I participated in Mizzou Alternative Breaks. We helped convert a home into Carrollton, Missouri’s, first addiction recovery center. It was a fulfilling experience as we worked together to paint, organize, and prepare rooms for future residents. Seeing the finished product was incredibly rewarding, but the most touching moment was when the woman who invited us broke down in tears, thanking us for our help. It was humbling to realize how much this facility would impact the community, especially because mental health is a topic that is not openly discussed. The opportunity to increase access to these services was invaluable, and I am grateful to have been a part of it.

I joined the Mizzou Club racquetball team during my junior year because I had played the sport my entire life. We went to intercollegiate nationals at Ohio State. I won my divisions in singles and doubles while having so much fun with the team!

In my first year, I was an Alpha Chi Omega sorority member, where True North was their philanthropy. I began volunteering with the organization in the Fall of 2020 and continued to volunteer with the organization. I was recently hired as a Residential Victim Advocate. I love working with an organization that serves our community directly here in Columbia.

I have worked as a Clinical Laboratory Assistant/Phlebotomist at the MU Hospital since August 2021!

Q: Did you partake in any research, study abroad, or internship opportunities? What did you enjoy about those experiences?
In my time at Mizzou, I have been involved in two research opportunities. The first research opportunity was in Dr. William Folk’s lab, working on a project exploring the potential of certain botanicals to inhibit the LSD-1 enzyme, which plays a significant role in expressing traits in individuals with Autism Spectrum Disorder. I have contributed to two posters and have presented one at Health Science Research Day. Our work involved manipulating Drosophila media with different drugs and botanicals and analyzing the pigment in the eyes to determine enzyme expression inhibition. Working in a team environment, where we learned from each other’s trial-and-error approaches and research skills, was incredibly fulfilling. Dr.

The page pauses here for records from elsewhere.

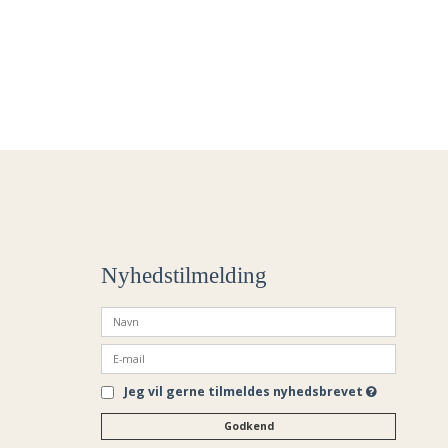
Nyhedstilmelding
Jeg vil gerne tilmeldes nyhedsbrevet
Godkend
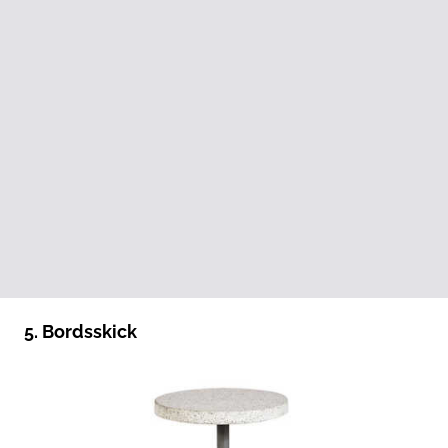
5. Bordsskick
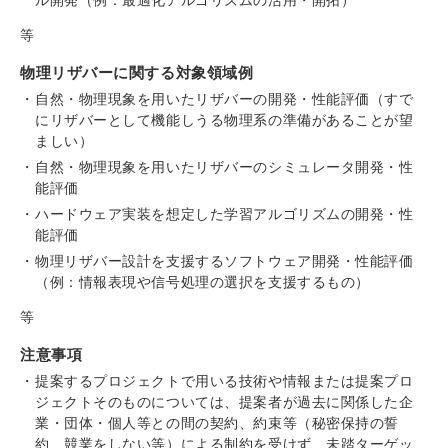
等
物理リザバーに関する対象領域例
自然・物理現象を用いたリザバーの開発・性能評価（すで
にリザバーとして機能しうる物理系の準備があることが望
ましい）
自然・物理現象を用いたリザバーのシミュレータ開発・性
能評価
ハードウェア実装を想定した学習アルゴリズムの開発・性
能評価
物理リザバー設計を支援するソフトウェア開発・性能評価
（例：情報表現や信号処理の選択を支援するもの）
等
注意事項
提案するプロジェクトで用いる技術や情報または提案プロ
ジェクトそのものについては、提案者が過去に関係した企
業・団体・個人等との間の契約、約束等（秘密保持の誓
約、競業をしない等）による制約を受けず、未踏ターゲッ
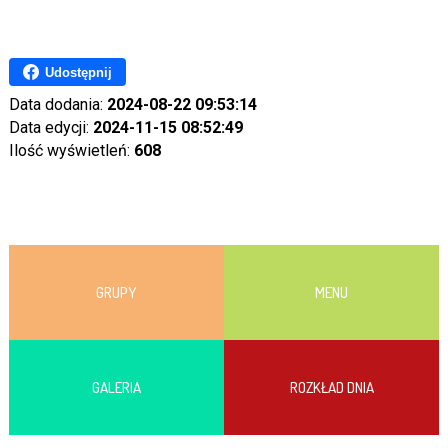
Udostępnij
Data dodania:
2024-08-22 09:53:14
Data edycji:
2024-11-15 08:52:49
Ilość wyświetleń:
608
GRUPY
MENU
GALERIA
ROZKŁAD DNIA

Folk has been a great mentor throughout my time at MU!

The second research experience was in the Nutrition and Exercise Physiology department. During my second semester of sophomore year, I had the privilege of joining Dr. Elizabeth Parks’ lab, which focused on researching non-alcoholic fatty liver disease. I analyzed data, conducted various assays, and performed thin-layer chromatography. It was a rewarding experience to work in the lab during their seven-year clinical trial. The trial included overnight studies, which was a unique experience. I would escort subjects to their MRI appointments and then aliquot blood for analysis later in the lab. Seeing the dedication and hard work put in by all team members involved in the lab gave me a deep appreciation for scientific research.

Q: What is a favorite memory you have during your time in CAFNR?
My favorite memory in CAFNR was being a PLA (Peer Learning Assistant) for Biochemistry 1094 with Dr. Reilly. Being a PLA was a great way to communicate biochemical laboratory techniques in ways that made sense to the students. It was rewarding to help students understand concepts they once found complicated and see their confidence and knowledge grow throughout the semester.

Q: How did your degree program prepare you for the future?
My degree in biochemistry has prepared me for any obstacle that may come my way in any future endeavor. The degree taught me how to think critically, analyze, and problem-solve. It has taught me the value of patience because specific assignments would sometimes take me whole a day to figure out. It has made me appreciate the world around me, from how human physiology is biochemistry to how the scientific process works, and all of the scientific advancements we have today have come from a single idea and persistence.

Q: What are your future plans?
I will begin medical school in Fall 2024!